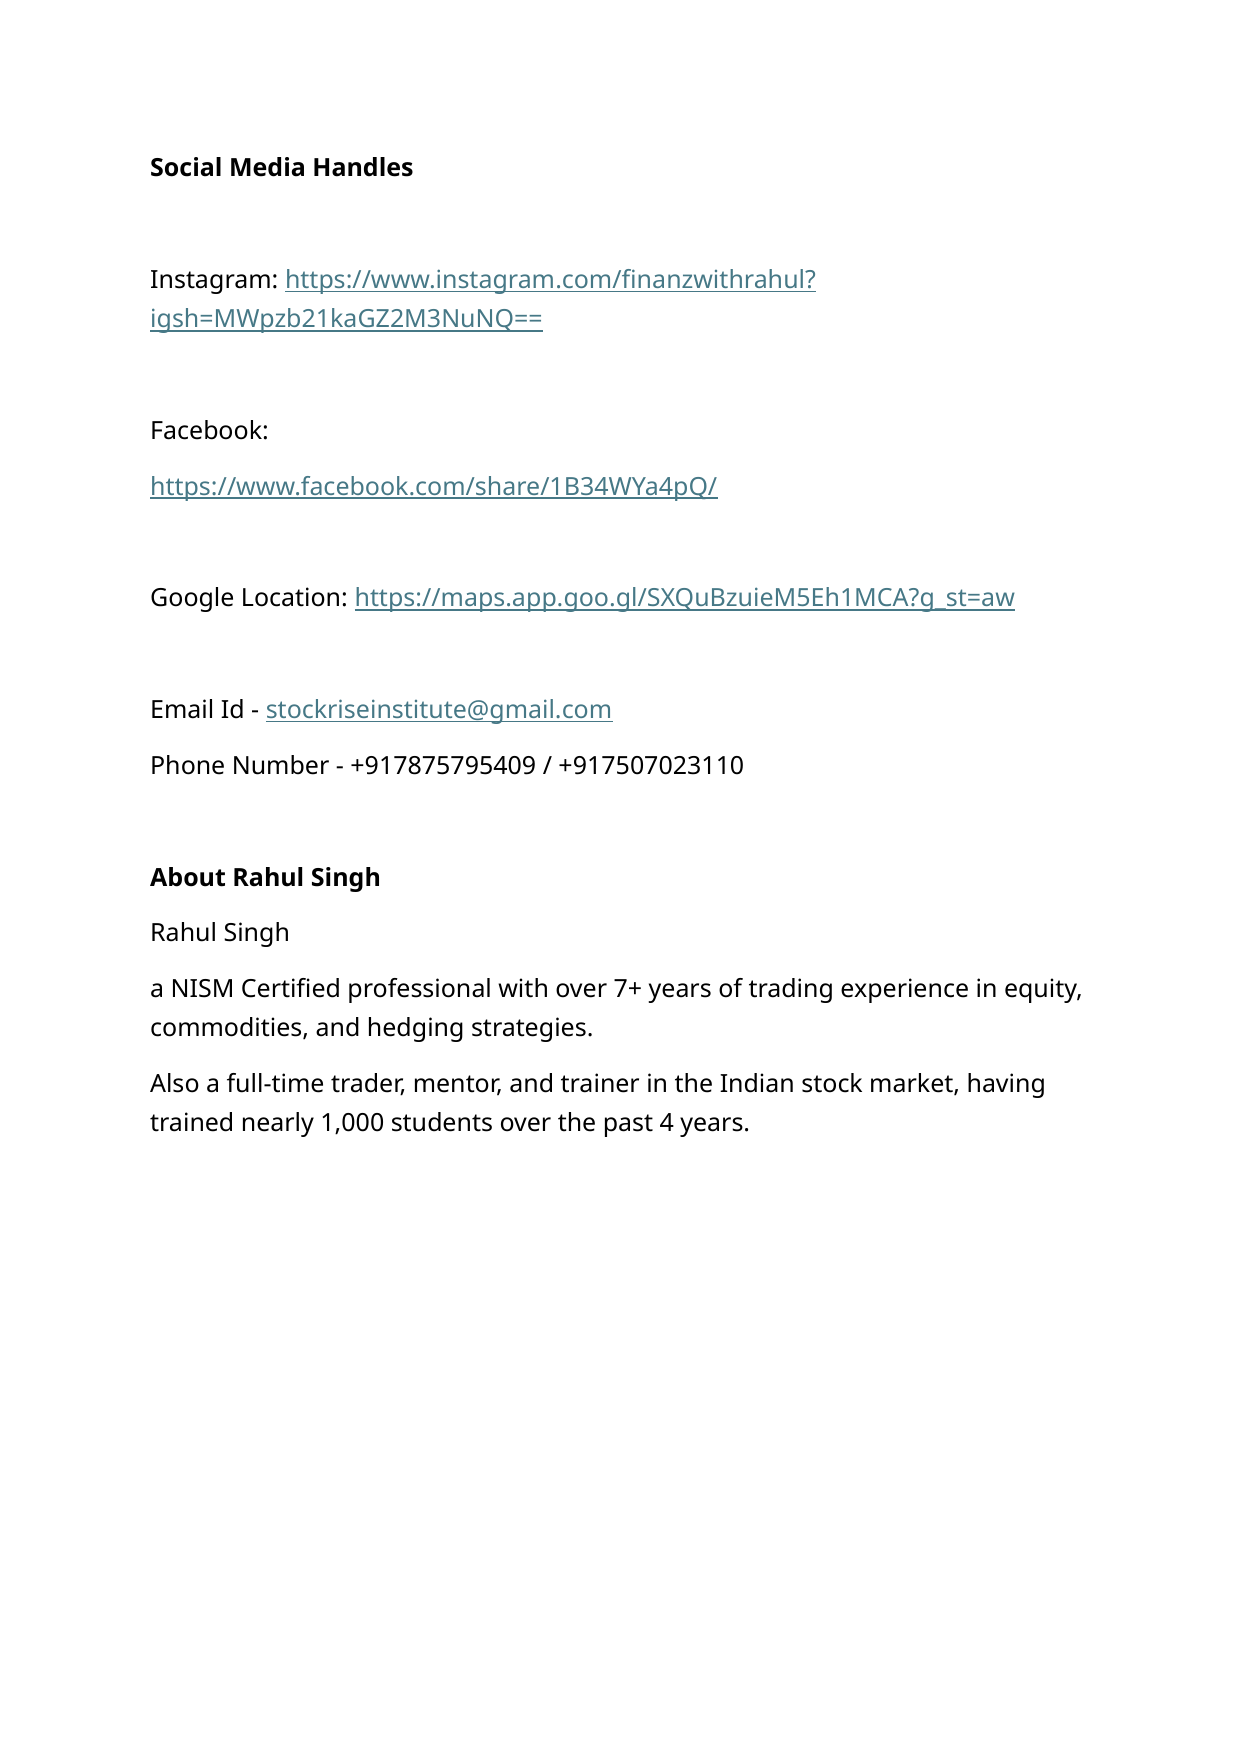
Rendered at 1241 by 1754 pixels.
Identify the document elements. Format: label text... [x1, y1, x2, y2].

text https://www.facebook.com/share/1B34WYa4pQ/ [150, 468, 1090, 502]
text Social Media Handles [150, 150, 1090, 184]
text Facebook: [150, 412, 1090, 447]
text Also a full-time trader, mentor, and trainer in the Indian stock market, having trained nearly 1,000 students over the past 4 years. [150, 1066, 1090, 1139]
text About Rahul Singh [150, 859, 1090, 893]
text Phone Number - +917875795409 / +917507023110 [150, 747, 1090, 782]
text Google Location: https://maps.app.goo.gl/SXQuBzuieM5Eh1MCA?g_st=aw [150, 580, 1090, 614]
text a NISM Certified professional with over 7+ years of trading experience in equity, commodities, and hedging strategies. [150, 971, 1090, 1044]
text Email Id - stockriseinstitute@gmail.com [150, 692, 1090, 726]
text Instagram: https://www.instagram.com/finanzwithrahul?igsh=MWpzb21kaGZ2M3NuNQ== [150, 262, 1090, 335]
text Rahul Singh [150, 915, 1090, 949]
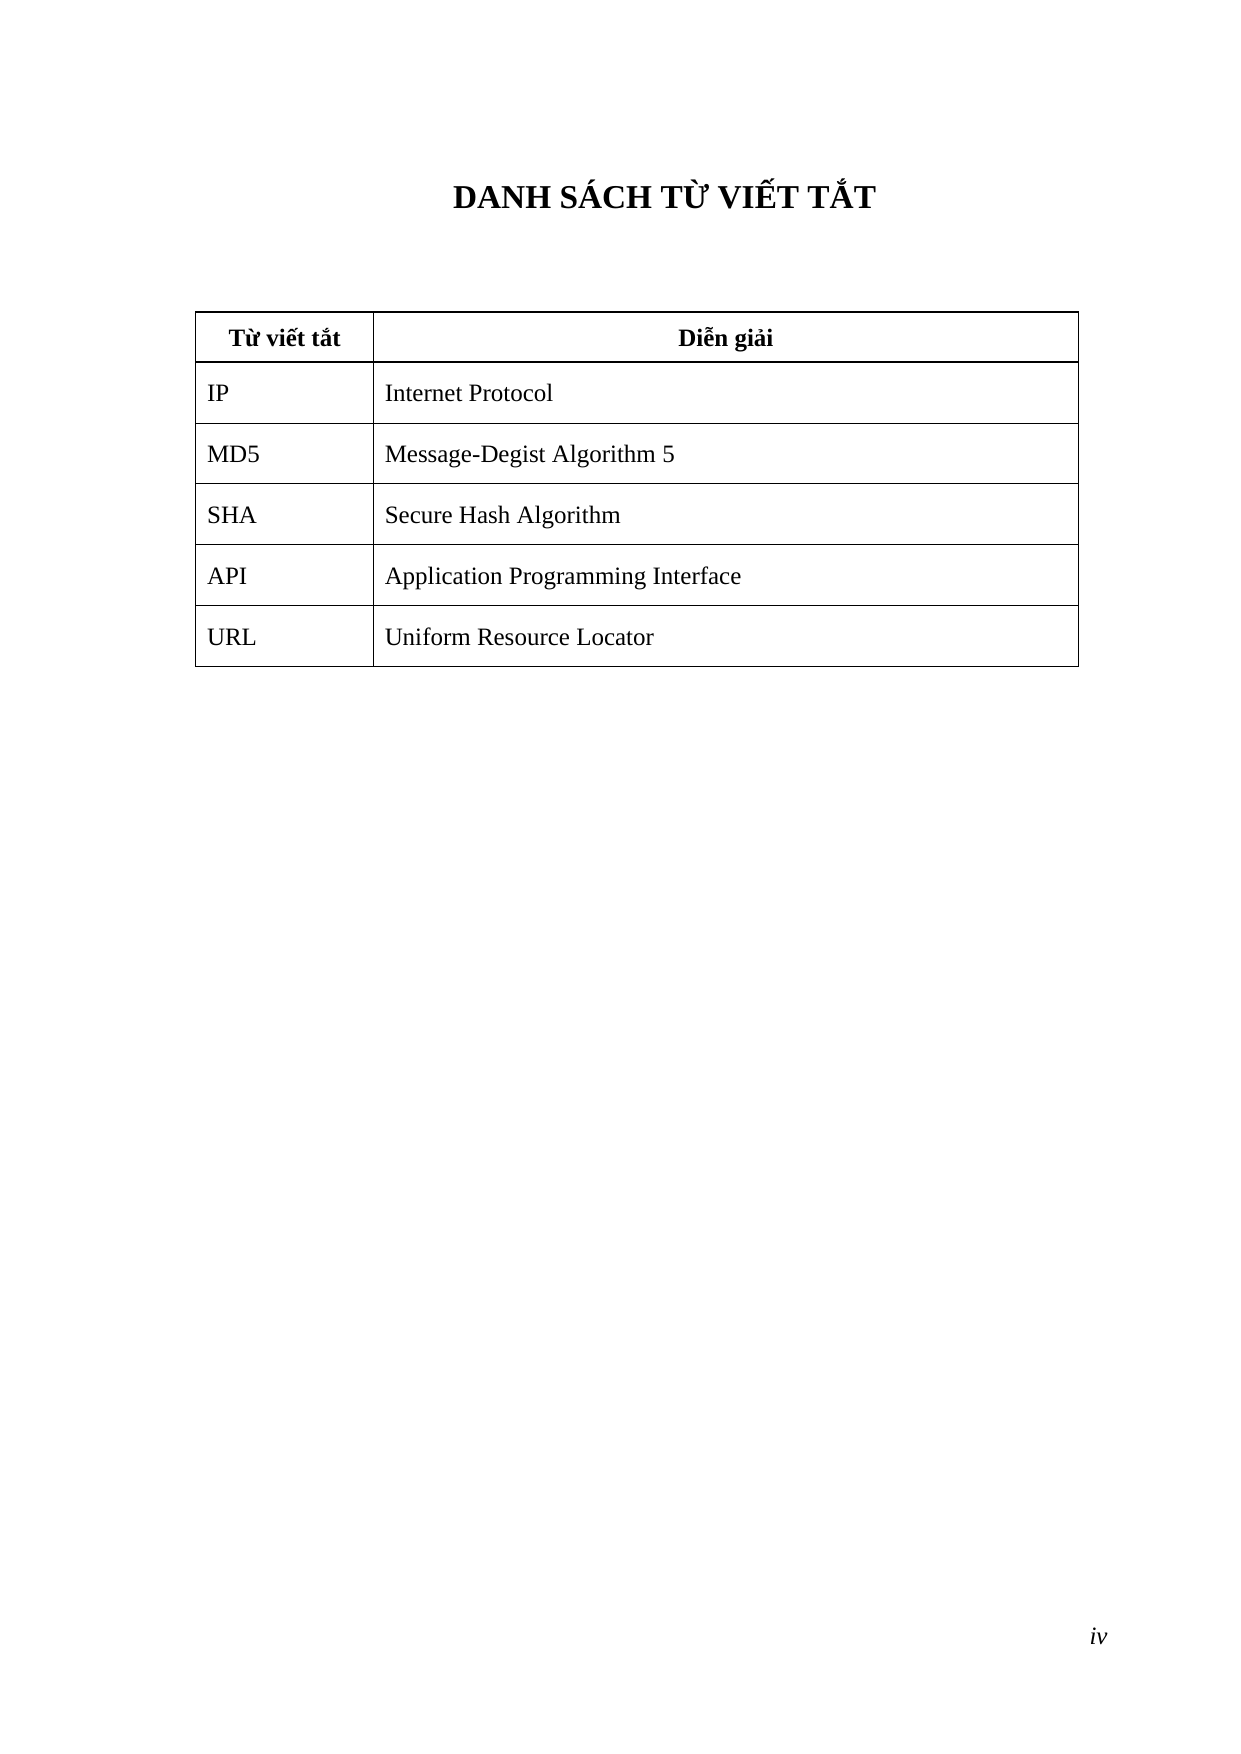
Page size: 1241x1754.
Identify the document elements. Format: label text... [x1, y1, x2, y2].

table_cell Uniform Resource Locator [374, 606, 1078, 666]
table_cell API [196, 545, 373, 605]
table_cell IP [196, 363, 373, 422]
table_cell Internet Protocol [374, 363, 1078, 422]
table_cell Message-Degist Algorithm 5 [374, 424, 1078, 483]
table_cell SHA [196, 484, 373, 544]
table_header Từ viết tắt [196, 313, 373, 361]
table_cell Secure Hash Algorithm [374, 484, 1078, 544]
table_cell Application Programming Interface [374, 545, 1078, 605]
text DANH SÁCH TỪ VIẾT TẮT [207, 177, 1122, 215]
table_cell MD5 [196, 424, 373, 483]
table_header Diễn giải [374, 313, 1078, 361]
table_cell URL [196, 606, 373, 666]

----

| Work instruction |
Print the records above verbatim, pictures excluded.

| Exercise output |
Rendered at 1241 by 1754 pixels.
Identify the document elements. Format: label text... [x1, y1, x2, y2].

text https://www.facebook.com/share/1B34WYa4pQ/ [150, 468, 1090, 502]
text Social Media Handles [150, 150, 1090, 184]
text Facebook: [150, 412, 1090, 447]
text Also a full-time trader, mentor, and trainer in the Indian stock market, having trained nearly 1,000 students over the past 4 years. [150, 1066, 1090, 1139]
text About Rahul Singh [150, 859, 1090, 893]
text Phone Number - +917875795409 / +917507023110 [150, 747, 1090, 782]
text Google Location: https://maps.app.goo.gl/SXQuBzuieM5Eh1MCA?g_st=aw [150, 580, 1090, 614]
text a NISM Certified professional with over 7+ years of trading experience in equity, commodities, and hedging strategies. [150, 971, 1090, 1044]
text Email Id - stockriseinstitute@gmail.com [150, 692, 1090, 726]
text Instagram: https://www.instagram.com/finanzwithrahul?igsh=MWpzb21kaGZ2M3NuNQ== [150, 262, 1090, 335]
text Rahul Singh [150, 915, 1090, 949]
Page size: 1241x1754.
Identify the document elements. Format: label text... [x1, y1, x2, y2].

table_cell Uniform Resource Locator [374, 606, 1078, 666]
table_cell API [196, 545, 373, 605]
table_cell IP [196, 363, 373, 422]
table_cell Internet Protocol [374, 363, 1078, 422]
table_cell Message-Degist Algorithm 5 [374, 424, 1078, 483]
table_cell SHA [196, 484, 373, 544]
table_header Từ viết tắt [196, 313, 373, 361]
table_cell Secure Hash Algorithm [374, 484, 1078, 544]
table_cell Application Programming Interface [374, 545, 1078, 605]
text DANH SÁCH TỪ VIẾT TẮT [207, 177, 1122, 215]
table_cell MD5 [196, 424, 373, 483]
table_header Diễn giải [374, 313, 1078, 361]
table_cell URL [196, 606, 373, 666]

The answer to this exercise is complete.